ART: 1970s

In 1970, Arakawa had a solo exhibition at Musée National d’Art de Moderne de la Ville des Paris, and he also represented Japan in the XXXV Venice Biennale in the same year. At the Venice Biennale, he debuted a group of works from The Mechanism of Meaning alongside other paintings. The Mechanism of Meaning was then featured in a touring show of German museums that began at the Frankfurter Kunstverein, Frankfurt in 1971.

Visually, the proposals that appeared as texts in his paintings became longer and more discursive, at times filling the canvas with stenciled letters in a range of colors and treatments. Contrasting concepts were later introduced by using words such as cleave, the act of both cutting and joining, and blank, a word that can mean both absence and presence. Works became larger, often made up of multiple panels that challenged the fixed vantage point of the viewer. Vertical radiating forms began to dominate the work from the middle of the decade; lines would slice across the surface of the canvas contrasting with representations of space like house plans and grids, creating complex visual and intellectual puzzles.
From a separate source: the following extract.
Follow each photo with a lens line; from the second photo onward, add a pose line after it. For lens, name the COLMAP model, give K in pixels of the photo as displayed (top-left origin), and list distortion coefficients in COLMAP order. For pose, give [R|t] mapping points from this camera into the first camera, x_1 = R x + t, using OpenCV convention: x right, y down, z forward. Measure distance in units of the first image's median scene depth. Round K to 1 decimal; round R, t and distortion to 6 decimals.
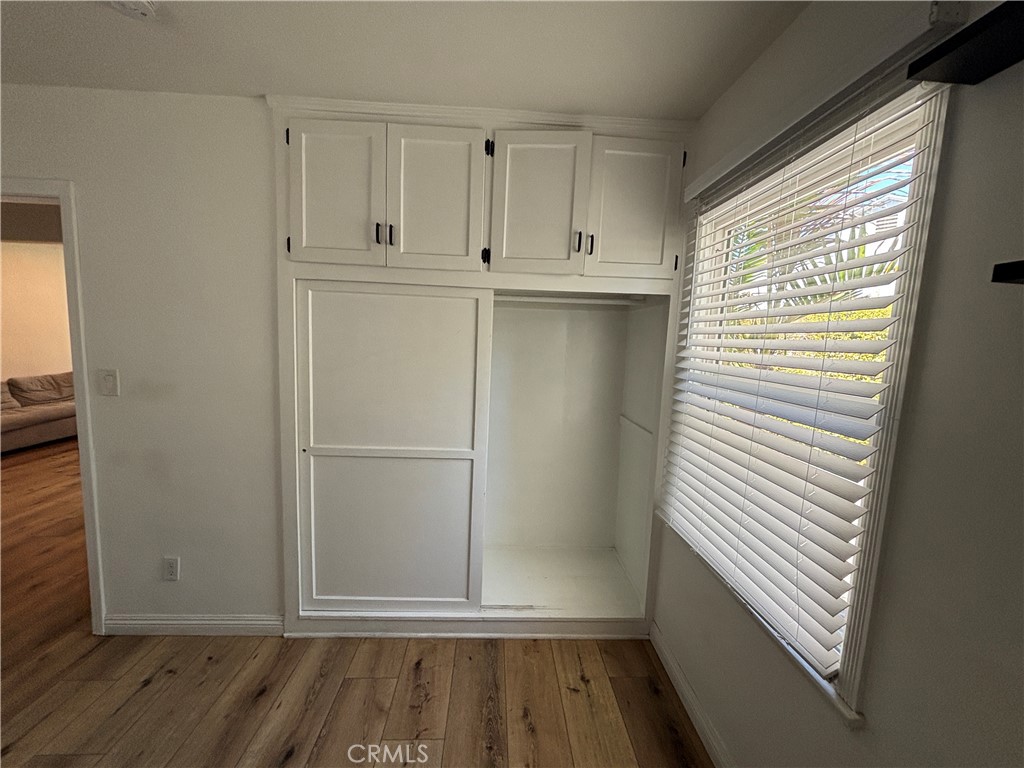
lens RADIAL K [[409.7, 0, 509.1], [0, 409.7, 387.1], [0, 0, 1]] dist [0.003560, -0.000687]
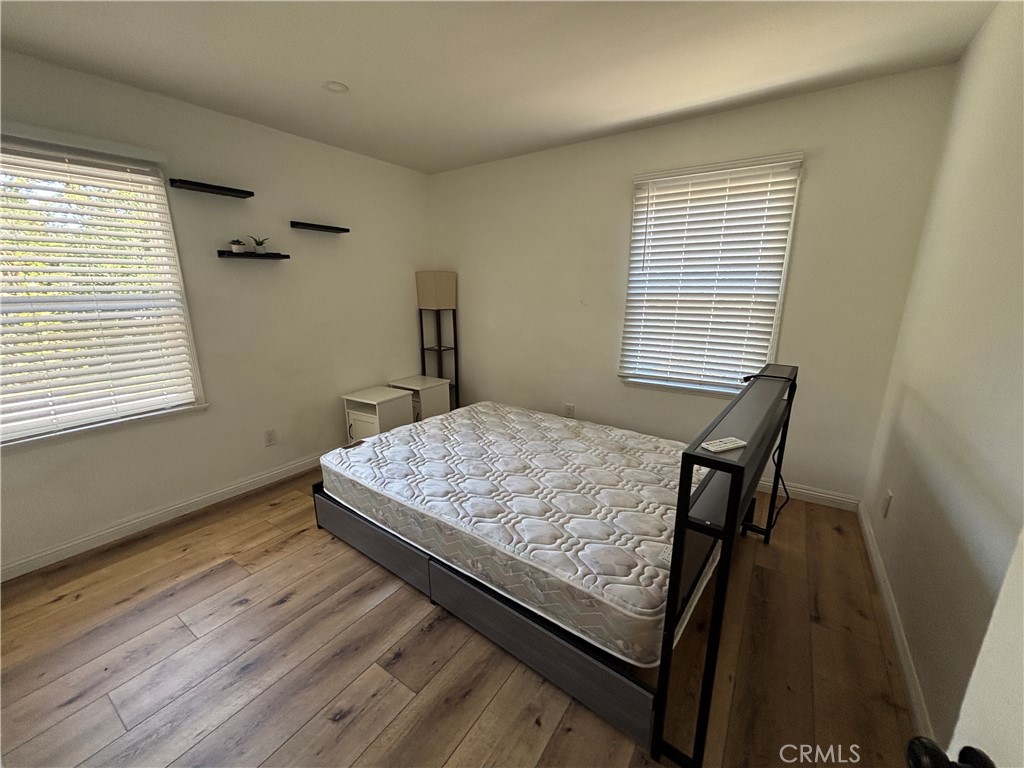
lens RADIAL K [[409.7, 0, 505.0], [0, 409.7, 383.9], [0, 0, 1]] dist [0.003560, -0.000687]
pose [[-0.794678, -0.177788, 0.580413, -1.483886], [0.037716, 0.939841, 0.339524, -0.147756], [-0.605859, 0.291703, -0.740165, 1.100135]]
In the 1970s, Arakawa began what would become ongoing relationships with Ronald Feldman Fine Art in New York, Galerie Yvon Lambert in Paris, and Takagi Gallery in Nagoya, all of these galleries continuing to exhibit his work into the next decade. During this same time, Arakawa published his prints with Marian Goodman’s Multiples Inc. In 1979, Japan celebrated Arakawa with three museum shows: a mid-career retrospective at The Seibu Museum of Art, Tokyo, a survey of his prints at the Hyogo Perfectural Museum of Modern Art, and Arakawa: The Mechanism of Meaning at the National Museum of Art, Osaka.